For foreign companies interested in operating in the EU, it is important to know when a structure is regarded as a fixed establishment (FE) for VAT purposes.
In this respect, Advocate General Kokott’s preliminary findings in case C-547/18, on whether or not a subsidiary constitutes a FE, are particularly relevant. The events that prompted the preliminary ruling concern a Korean company which, as the parent company of a subsidiary in Poland, commissioned services from a Polish company. The fact that this commission was carried out through the subsidiary gave rise to a dispute over whether the services were actually supplied to the parent or the subsidiary. In the end, the Polish entity issued invoices without VAT to its Korean client. The Polish authorities considered that by “exploiting the economic potential” of its subsidiary, the parent company had created a FE in Poland, and so they levied the corresponding VAT. They also considered that the service provider should have checked and discovered that the actual beneficiary of the services was the subsidiary.

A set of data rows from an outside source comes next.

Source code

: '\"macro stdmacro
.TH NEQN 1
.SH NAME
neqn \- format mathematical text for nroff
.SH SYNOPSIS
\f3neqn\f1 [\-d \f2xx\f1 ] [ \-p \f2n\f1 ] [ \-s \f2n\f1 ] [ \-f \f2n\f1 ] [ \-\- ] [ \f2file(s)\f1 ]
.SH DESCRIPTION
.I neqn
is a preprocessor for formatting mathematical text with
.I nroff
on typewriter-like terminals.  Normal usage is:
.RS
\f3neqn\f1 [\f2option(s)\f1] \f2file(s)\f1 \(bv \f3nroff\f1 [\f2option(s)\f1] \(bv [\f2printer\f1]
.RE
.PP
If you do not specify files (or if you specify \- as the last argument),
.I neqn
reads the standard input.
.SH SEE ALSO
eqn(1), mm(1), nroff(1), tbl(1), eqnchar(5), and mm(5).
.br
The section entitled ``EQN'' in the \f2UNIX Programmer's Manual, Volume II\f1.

The Court of Justice of the European Union (CJEU) is yet to rule on this matter. For her part, the AG maintains that the fact that a parent company from a third country has a subsidiary in a Member State does not necessarily mean that the subsidiary constitutes a FE of the parent, since it is a taxable person with its own legal personality. In this case, they do not belong to the same group for VAT purposes either, as they are located in different countries. Furthermore, a reverse charge procedure would be unusual, since the parent company need not be fully aware of another legal person’s transactions, even if the latter is a subsidiary.
A different conclusion could be reached if the prohibition of abusive practices was infringed [1]. However, this possibility has been ruled out, since the Korean company commissioned the Polish company directly, rather than, for example, through its subsidiary.
Finally, the AG points out that the legislation does not stipulate what checks the provider must carry out in order to ascertain whether a subsidiary constitutes a FE. She adds that the provider is not obliged to investigate the relationship between the parent company and its subsidiaries to a level exceeding the requirements of reasonable due diligence.
While we await the CJEU’s ruling, it is worth remembering the Spanish Supreme Court’s judgment 509/2018, of 23 March 2018, on a similar issue, which contained arguments comparable to those set out here
[1] CJEU Case C-255/02, 21.02.2006, Halifax.